The girls on campus have been especially attentive to my needs. I’m the shiny new fresh meat, and they’re not shy about hinting they’d like a taste. One girl in particular, Amber McCaphrey, a sophomore volleyball player, has made herself particularly available. She took it upon herself to pay me a personal visit when I moved in, and volunteered her time as my private welcome committee. She showed me around campus, gave me a tour of the library, and her house, and even her bedroom. Ideally, that’s where every great tour ends, right? But my mind’s too occupied to think about her, and my heart’s too full to make space for her. She only magnifies what I miss about Dylan, and instead of making me forget, she makes it harder to move on.

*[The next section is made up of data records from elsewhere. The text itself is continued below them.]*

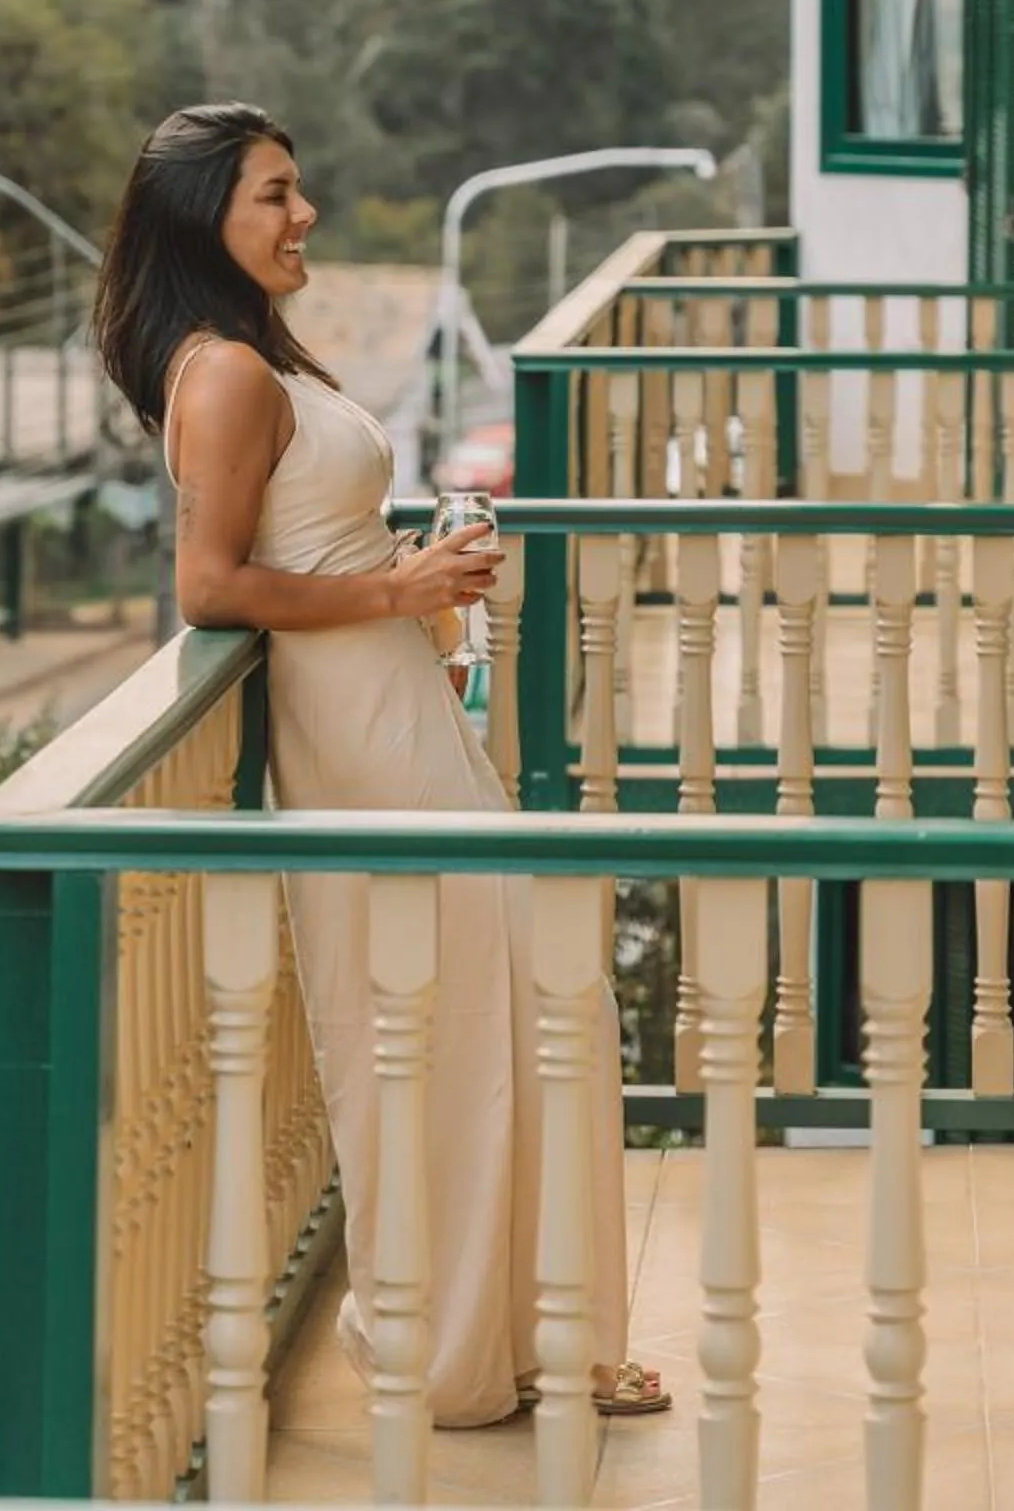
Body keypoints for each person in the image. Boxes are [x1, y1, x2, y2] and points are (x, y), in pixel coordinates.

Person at [93, 100, 665, 1431]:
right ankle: (458, 1351)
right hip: (356, 740)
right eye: (274, 196)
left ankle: (542, 1329)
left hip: (400, 715)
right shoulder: (223, 374)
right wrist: (396, 594)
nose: (304, 217)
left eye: (299, 190)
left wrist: (416, 580)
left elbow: (307, 543)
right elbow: (211, 588)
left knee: (527, 1017)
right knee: (457, 1041)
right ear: (204, 221)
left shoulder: (253, 355)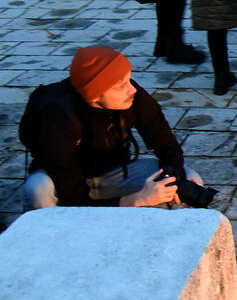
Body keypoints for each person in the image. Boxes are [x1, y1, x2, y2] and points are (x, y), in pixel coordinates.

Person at [21, 47, 203, 209]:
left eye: (129, 80)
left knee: (191, 179)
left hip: (113, 173)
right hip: (63, 181)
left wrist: (173, 181)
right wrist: (136, 200)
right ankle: (47, 236)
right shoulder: (57, 118)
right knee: (38, 190)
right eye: (121, 85)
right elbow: (73, 198)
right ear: (94, 96)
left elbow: (167, 145)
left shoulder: (133, 96)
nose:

The guys on the team think I’m crazy to pass her up. Amber’s got legs that keep going. Typical volleyball player body—long and lean and an ass that’s made for spandex, or maybe it’s the other way around. But she knows it. And she knows how to use this arsenal of sexual energy to get what she wants. She wears the miniskirts to prove it. And her hair and her face are always done up, even when she’s working out.
She also plays the leaning game. Very well.
But she tries too hard. She notices her appearance in anything she passes that offers a reflection. She smells like a box of perfume. Nothing is ever out of place. And to most people she’s perfect. But to me it’s so far from it, because my idea of perfect is being too busy laughing at yourself to care what you look like.
I don’t go more than an hour without wondering where Dylan is and who gets to hear her stories and make her laugh, and I have to shove the thoughts out of my head before I want to shred something.
***
After a month has passed, I decide it’s time to call her.
It occurs to me that I’ve still never talked to Dylan on the phone. We’ve fallen in love and had sex and told each other our life stories, but we’ve never even called each other. This is so backwards.
I made her give me her home phone number in Wisconsin before she left. She tried to convince me that we shouldn’t try to get ahold of each other. We should leave it in fate’s hands. Well, she can be the daydreaming optimist, but I’m going to be the levelheaded realist and know fate can only get you so far. It can put you down the right path or introduce you to a particular person, but the rest is up to you. Even the strongest storms need a wind to carry them in.
I pick up the white card her number and address are scribbled on and tap it on my nightstand. I sit on my bed and lean against the wall and dial the ten digits that will connect me with somebody that still holds the world in her hands.
It rings four times, and I’m about to hang up, and then a woman answers, sounding out of breath. I know it isn’t Dylan, because she sounds older.
“Hi, I’m a friend of Dylan’s?” I say it like it’s a question because
friend
isn’t quite the word I’d choose, but
lover
or
sexual partner
probably wouldn’t be appropriate. We never tried to label what we had.
“Oh,” she says. “You must be Gray.” Bam. Nails it on the first try. I can see where Dylan gets her intuitiveness from.
“Yeah,” I say, and hesitate, because I hadn’t planned this out. I don’t want to sound all needy and ask where Dylan is and who she’s with and if she’s talked about me and if she misses me and all the things I’d pay to know.
“I’m Dylan’s mom,” she says, all light and easy. “I was wondering when you’d call. It’s been, what, a month now?”
It’s been a month and six days since the morning she left. Way too long, in my opinion. But who’s keeping count?
“Yeah,” I say.
“I’ve heard so much about you,” she says, and she tells me she feels like she knows me. I rest my elbow on my knee and I’m starting to relax. Then I hear her scream, “Serena, Dylan’s boyfriend is on the phone,” and my stomach cramps at the word
boyfriend
because even Dylan’s never called me that, and then I hear the other line pick up and this younger girl gets on the phone.